- What is required
The answer must be one number: how many lines of the records contain "last".
(Beginning of Provided records)
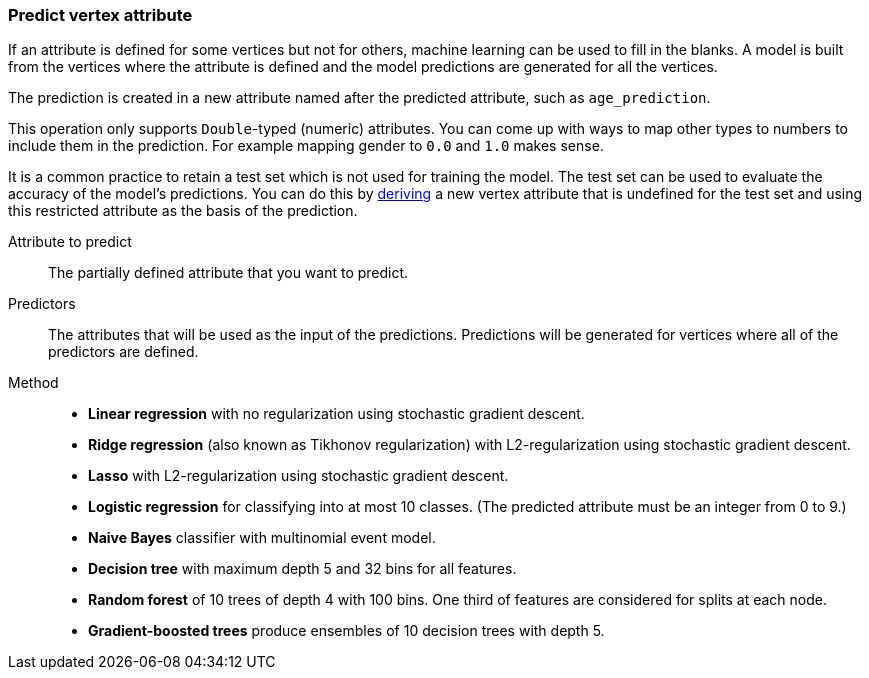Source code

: ### Predict vertex attribute

If an attribute is defined for some vertices but not for others, machine learning can be used to
fill in the blanks. A model is built from the vertices where the attribute is defined and the
model predictions are generated for all the vertices.

The prediction is created in a new attribute named after the predicted attribute, such as
`age_prediction`.

This operation only supports `Double`-typed (numeric) attributes. You can come up with ways to
map other types to numbers to include them in the prediction. For example mapping gender to `0.0`
and `1.0` makes sense.

====
It is a common practice to retain a test set which is not used for training the model. The test
set can be used to evaluate the accuracy of the model's predictions. You can do this by
<<derive-vertex-attribute, deriving>> a new vertex attribute that is undefined for the test set
and using this restricted attribute as the basis of the prediction.

[[label]] Attribute to predict::
The partially defined attribute that you want to predict.

[[features]] Predictors::
The attributes that will be used as the input of the predictions. Predictions will be
generated for vertices where all of the predictors are defined.

[[method]] Method::
+
 - **Linear regression** with no regularization using stochastic gradient descent.
 - **Ridge regression** (also known as Tikhonov regularization) with L2-regularization using
   stochastic gradient descent.
 - **Lasso** with L2-regularization using stochastic gradient descent.
 - **Logistic regression** for classifying into at most 10 classes. (The predicted attribute must
   be an integer from 0 to 9.)
 - **Naive Bayes** classifier with multinomial event model.
 - **Decision tree** with maximum depth 5 and 32 bins for all features.
 - **Random forest** of 10 trees of depth 4 with 100 bins. One third of features are considered
   for splits at each node.
 - **Gradient-boosted trees** produce ensembles of 10 decision trees with depth 5.
====
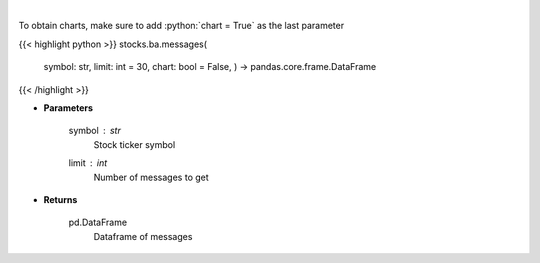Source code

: .. role:: python(code)
    :language: python
    :class: highlight

|

.. raw:: html

    <h3>
    > Get last messages for a given ticker [Source: stocktwits]
    </h3>

To obtain charts, make sure to add :python:`chart = True` as the last parameter

{{< highlight python >}}
stocks.ba.messages(
    symbol: str,
    limit: int = 30,
    chart: bool = False,
    ) -> pandas.core.frame.DataFrame
{{< /highlight >}}

* **Parameters**

    symbol : *str*
        Stock ticker symbol
    limit : *int*
        Number of messages to get

    
* **Returns**

    pd.DataFrame
        Dataframe of messages
    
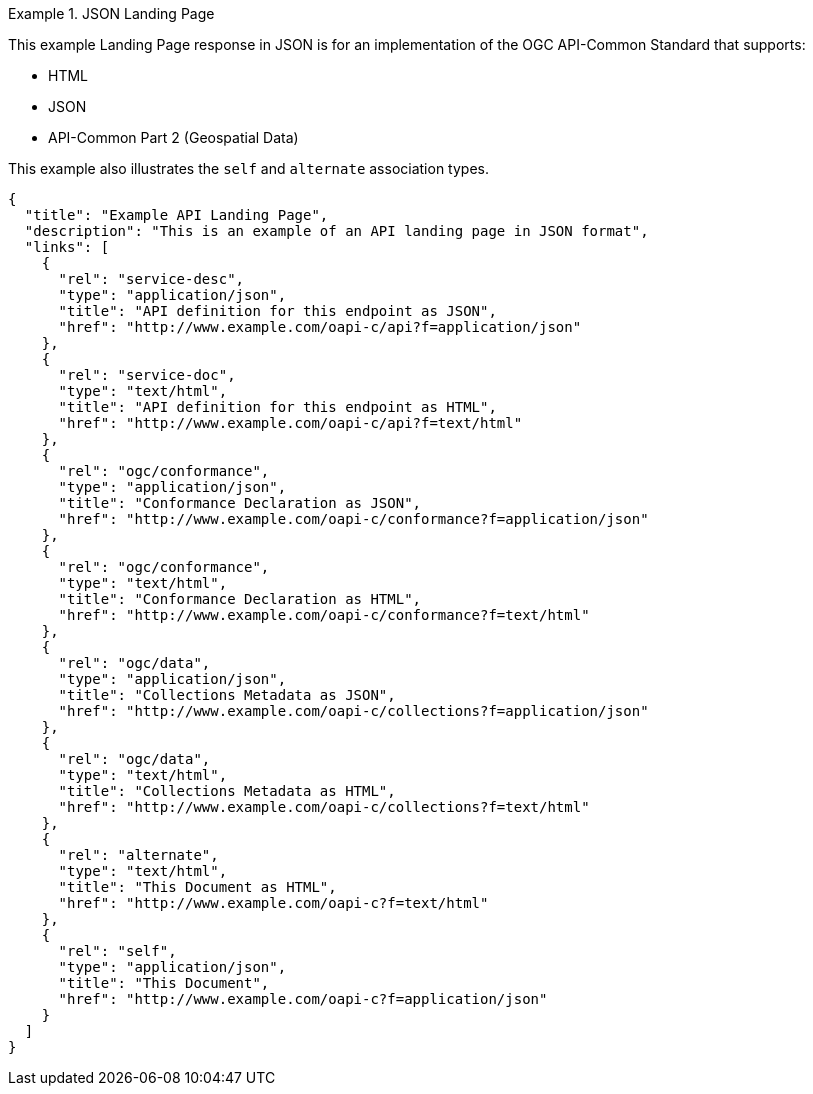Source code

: [[json-landing-page]]
.JSON Landing Page
=================
This example Landing Page response in JSON is for an implementation of the OGC API-Common Standard that supports:

* HTML
* JSON
* API-Common Part 2 (Geospatial Data)

This example also illustrates the `self` and `alternate` association types.

[source,JSON]
----
{
  "title": "Example API Landing Page",
  "description": "This is an example of an API landing page in JSON format",
  "links": [
    {
      "rel": "service-desc",
      "type": "application/json",
      "title": "API definition for this endpoint as JSON",
      "href": "http://www.example.com/oapi-c/api?f=application/json"
    },
    {
      "rel": "service-doc",
      "type": "text/html",
      "title": "API definition for this endpoint as HTML",
      "href": "http://www.example.com/oapi-c/api?f=text/html"
    },
    {
      "rel": "ogc/conformance",
      "type": "application/json",
      "title": "Conformance Declaration as JSON",
      "href": "http://www.example.com/oapi-c/conformance?f=application/json"
    },
    {
      "rel": "ogc/conformance",
      "type": "text/html",
      "title": "Conformance Declaration as HTML",
      "href": "http://www.example.com/oapi-c/conformance?f=text/html"
    },
    {
      "rel": "ogc/data",
      "type": "application/json",
      "title": "Collections Metadata as JSON",
      "href": "http://www.example.com/oapi-c/collections?f=application/json"
    },
    {
      "rel": "ogc/data",
      "type": "text/html",
      "title": "Collections Metadata as HTML",
      "href": "http://www.example.com/oapi-c/collections?f=text/html"
    },
    {
      "rel": "alternate",
      "type": "text/html",
      "title": "This Document as HTML",
      "href": "http://www.example.com/oapi-c?f=text/html"
    },
    {
      "rel": "self",
      "type": "application/json",
      "title": "This Document",
      "href": "http://www.example.com/oapi-c?f=application/json"
    }
  ]
}
----
=================
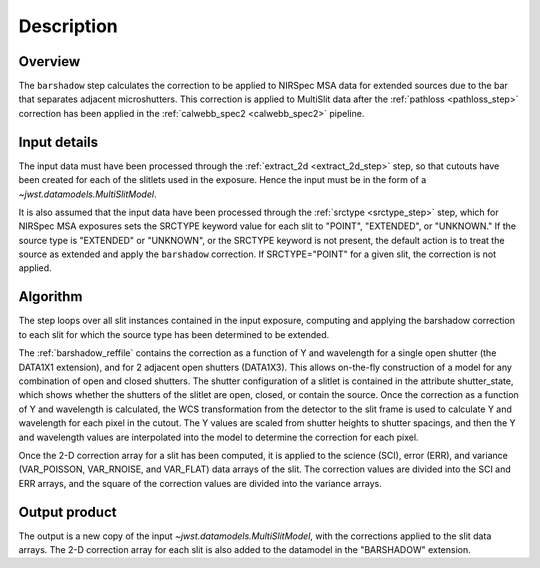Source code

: Description
===========

Overview
--------
The ``barshadow`` step calculates the correction to be applied to
NIRSpec MSA data for extended sources due to the bar that separates
adjacent microshutters.  This correction is applied to MultiSlit
data after the :ref:`pathloss <pathloss_step>` correction has been applied
in the :ref:`calwebb_spec2 <calwebb_spec2>` pipeline.

Input details
-------------
The input data must have been processed through the
:ref:`extract_2d <extract_2d_step>` step, so that cutouts have been created
for each of the slitlets used in the exposure. Hence the input must be in the
form of a `~jwst.datamodels.MultiSlitModel`.

It is also assumed that the input data have been processed through the
:ref:`srctype <srctype_step>` step, which for NIRSpec MSA exposures sets the
SRCTYPE keyword value for each slit to "POINT", "EXTENDED", or "UNKNOWN." If the
source type is "EXTENDED" or "UNKNOWN", or the SRCTYPE keyword is not present,
the default action is to treat the source as extended and apply the ``barshadow``
correction. If SRCTYPE="POINT" for a given slit, the correction is not applied.

Algorithm
---------
The step loops over all slit instances contained in the input exposure, computing
and applying the barshadow correction to each slit for which the source type has
been determined to be extended.

The :ref:`barshadow_reffile` contains the correction as a function of Y
and wavelength for a single open shutter (the DATA1X1 extension), and for 2 adjacent open
shutters (DATA1X3).  This allows on-the-fly construction of a model for any combination
of open and closed shutters.  The shutter configuration of a slitlet is contained
in the attribute shutter_state, which shows whether the shutters of the slitlet are open,
closed, or contain the source.  Once the correction as a function of Y and wavelength is
calculated, the WCS transformation from the detector to the slit frame is used
to calculate Y and wavelength for each pixel in the cutout.  The Y values are scaled from shutter
heights to shutter spacings, and then the Y and wavelength values are interpolated
into the model to determine the correction for each pixel.

Once the 2-D correction array for a slit has been computed, it is applied to the
science (SCI), error (ERR), and variance (VAR_POISSON, VAR_RNOISE, and
VAR_FLAT) data arrays of the slit.
The correction values are divided into the SCI and ERR arrays, and the square of the
correction values are divided into the variance arrays.

Output product
--------------
The output is a new copy of the input `~jwst.datamodels.MultiSlitModel`, with the
corrections applied to the slit data arrays. The 2-D correction array for each slit
is also added to the datamodel in the "BARSHADOW" extension.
(End of Provided records)
- Completed task
2